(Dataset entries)
⁂
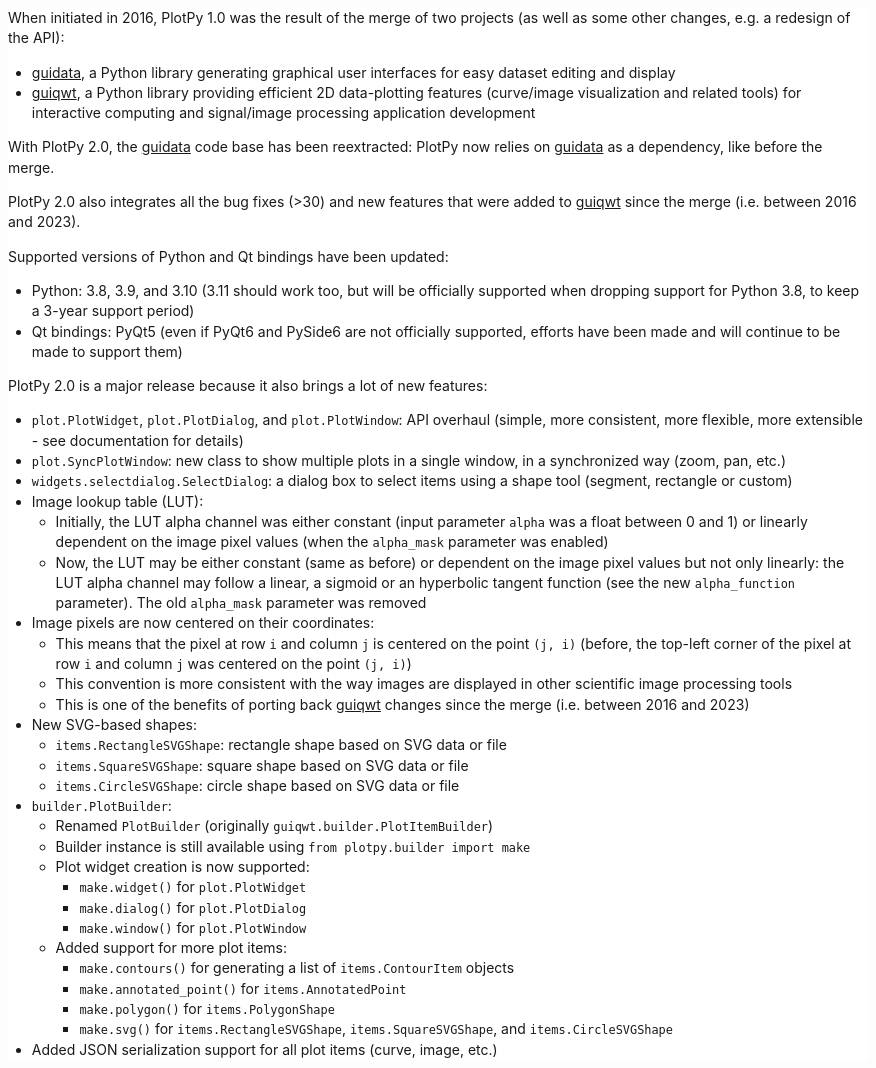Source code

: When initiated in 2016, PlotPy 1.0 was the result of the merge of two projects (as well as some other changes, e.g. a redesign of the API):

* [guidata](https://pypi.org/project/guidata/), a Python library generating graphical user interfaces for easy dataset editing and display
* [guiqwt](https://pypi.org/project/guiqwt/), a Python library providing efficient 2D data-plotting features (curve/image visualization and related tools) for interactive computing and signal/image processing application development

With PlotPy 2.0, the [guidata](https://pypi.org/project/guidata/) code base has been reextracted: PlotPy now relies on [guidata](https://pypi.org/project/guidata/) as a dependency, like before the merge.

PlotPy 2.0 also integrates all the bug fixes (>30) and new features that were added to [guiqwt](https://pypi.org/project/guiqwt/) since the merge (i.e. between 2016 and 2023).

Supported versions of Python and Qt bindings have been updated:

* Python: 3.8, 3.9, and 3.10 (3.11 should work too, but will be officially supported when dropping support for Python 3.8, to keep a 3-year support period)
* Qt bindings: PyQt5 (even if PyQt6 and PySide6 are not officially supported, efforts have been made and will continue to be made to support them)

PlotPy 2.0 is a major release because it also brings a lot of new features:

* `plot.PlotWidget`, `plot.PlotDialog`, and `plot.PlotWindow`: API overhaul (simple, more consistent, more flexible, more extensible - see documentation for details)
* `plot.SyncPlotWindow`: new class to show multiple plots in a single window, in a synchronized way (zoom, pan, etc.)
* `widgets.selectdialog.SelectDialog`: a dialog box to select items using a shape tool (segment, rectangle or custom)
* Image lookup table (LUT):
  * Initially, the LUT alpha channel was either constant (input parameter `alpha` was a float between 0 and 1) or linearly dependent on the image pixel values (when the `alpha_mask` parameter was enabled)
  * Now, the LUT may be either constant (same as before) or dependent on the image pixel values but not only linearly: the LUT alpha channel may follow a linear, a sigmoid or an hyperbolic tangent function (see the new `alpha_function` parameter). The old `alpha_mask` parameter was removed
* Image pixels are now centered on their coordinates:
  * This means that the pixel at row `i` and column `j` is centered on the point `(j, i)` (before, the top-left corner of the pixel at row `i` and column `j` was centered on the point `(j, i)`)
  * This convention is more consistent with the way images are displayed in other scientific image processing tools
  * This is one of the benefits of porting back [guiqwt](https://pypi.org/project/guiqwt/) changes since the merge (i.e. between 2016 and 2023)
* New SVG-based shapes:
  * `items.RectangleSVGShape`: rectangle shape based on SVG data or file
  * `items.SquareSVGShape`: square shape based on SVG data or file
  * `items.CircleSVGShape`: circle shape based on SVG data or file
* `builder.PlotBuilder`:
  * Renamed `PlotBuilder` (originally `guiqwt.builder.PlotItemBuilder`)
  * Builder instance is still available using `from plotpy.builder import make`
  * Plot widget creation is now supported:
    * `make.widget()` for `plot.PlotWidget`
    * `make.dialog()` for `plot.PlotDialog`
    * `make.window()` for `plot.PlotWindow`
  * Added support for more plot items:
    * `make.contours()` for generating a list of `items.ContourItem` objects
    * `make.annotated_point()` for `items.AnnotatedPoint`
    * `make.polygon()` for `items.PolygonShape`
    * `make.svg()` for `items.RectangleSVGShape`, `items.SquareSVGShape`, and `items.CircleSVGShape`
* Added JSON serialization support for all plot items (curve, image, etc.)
⁂
▶ **Task statement**
Write out each entry exactly; any pictures stay out of the copy.

▶ **Output**
Source code

: When initiated in 2016, PlotPy 1.0 was the result of the merge of two projects (as well as some other changes, e.g. a redesign of the API):

* [guidata](https://pypi.org/project/guidata/), a Python library generating graphical user interfaces for easy dataset editing and display
* [guiqwt](https://pypi.org/project/guiqwt/), a Python library providing efficient 2D data-plotting features (curve/image visualization and related tools) for interactive computing and signal/image processing application development

With PlotPy 2.0, the [guidata](https://pypi.org/project/guidata/) code base has been reextracted: PlotPy now relies on [guidata](https://pypi.org/project/guidata/) as a dependency, like before the merge.

PlotPy 2.0 also integrates all the bug fixes (>30) and new features that were added to [guiqwt](https://pypi.org/project/guiqwt/) since the merge (i.e. between 2016 and 2023).

Supported versions of Python and Qt bindings have been updated:

* Python: 3.8, 3.9, and 3.10 (3.11 should work too, but will be officially supported when dropping support for Python 3.8, to keep a 3-year support period)
* Qt bindings: PyQt5 (even if PyQt6 and PySide6 are not officially supported, efforts have been made and will continue to be made to support them)

PlotPy 2.0 is a major release because it also brings a lot of new features:

* `plot.PlotWidget`, `plot.PlotDialog`, and `plot.PlotWindow`: API overhaul (simple, more consistent, more flexible, more extensible - see documentation for details)
* `plot.SyncPlotWindow`: new class to show multiple plots in a single window, in a synchronized way (zoom, pan, etc.)
* `widgets.selectdialog.SelectDialog`: a dialog box to select items using a shape tool (segment, rectangle or custom)
* Image lookup table (LUT):
  * Initially, the LUT alpha channel was either constant (input parameter `alpha` was a float between 0 and 1) or linearly dependent on the image pixel values (when the `alpha_mask` parameter was enabled)
  * Now, the LUT may be either constant (same as before) or dependent on the image pixel values but not only linearly: the LUT alpha channel may follow a linear, a sigmoid or an hyperbolic tangent function (see the new `alpha_function` parameter). The old `alpha_mask` parameter was removed
* Image pixels are now centered on their coordinates:
  * This means that the pixel at row `i` and column `j` is centered on the point `(j, i)` (before, the top-left corner of the pixel at row `i` and column `j` was centered on the point `(j, i)`)
  * This convention is more consistent with the way images are displayed in other scientific image processing tools
  * This is one of the benefits of porting back [guiqwt](https://pypi.org/project/guiqwt/) changes since the merge (i.e. between 2016 and 2023)
* New SVG-based shapes:
  * `items.RectangleSVGShape`: rectangle shape based on SVG data or file
  * `items.SquareSVGShape`: square shape based on SVG data or file
  * `items.CircleSVGShape`: circle shape based on SVG data or file
* `builder.PlotBuilder`:
  * Renamed `PlotBuilder` (originally `guiqwt.builder.PlotItemBuilder`)
  * Builder instance is still available using `from plotpy.builder import make`
  * Plot widget creation is now supported:
    * `make.widget()` for `plot.PlotWidget`
    * `make.dialog()` for `plot.PlotDialog`
    * `make.window()` for `plot.PlotWindow`
  * Added support for more plot items:
    * `make.contours()` for generating a list of `items.ContourItem` objects
    * `make.annotated_point()` for `items.AnnotatedPoint`
    * `make.polygon()` for `items.PolygonShape`
    * `make.svg()` for `items.RectangleSVGShape`, `items.SquareSVGShape`, and `items.CircleSVGShape`
* Added JSON serialization support for all plot items (curve, image, etc.)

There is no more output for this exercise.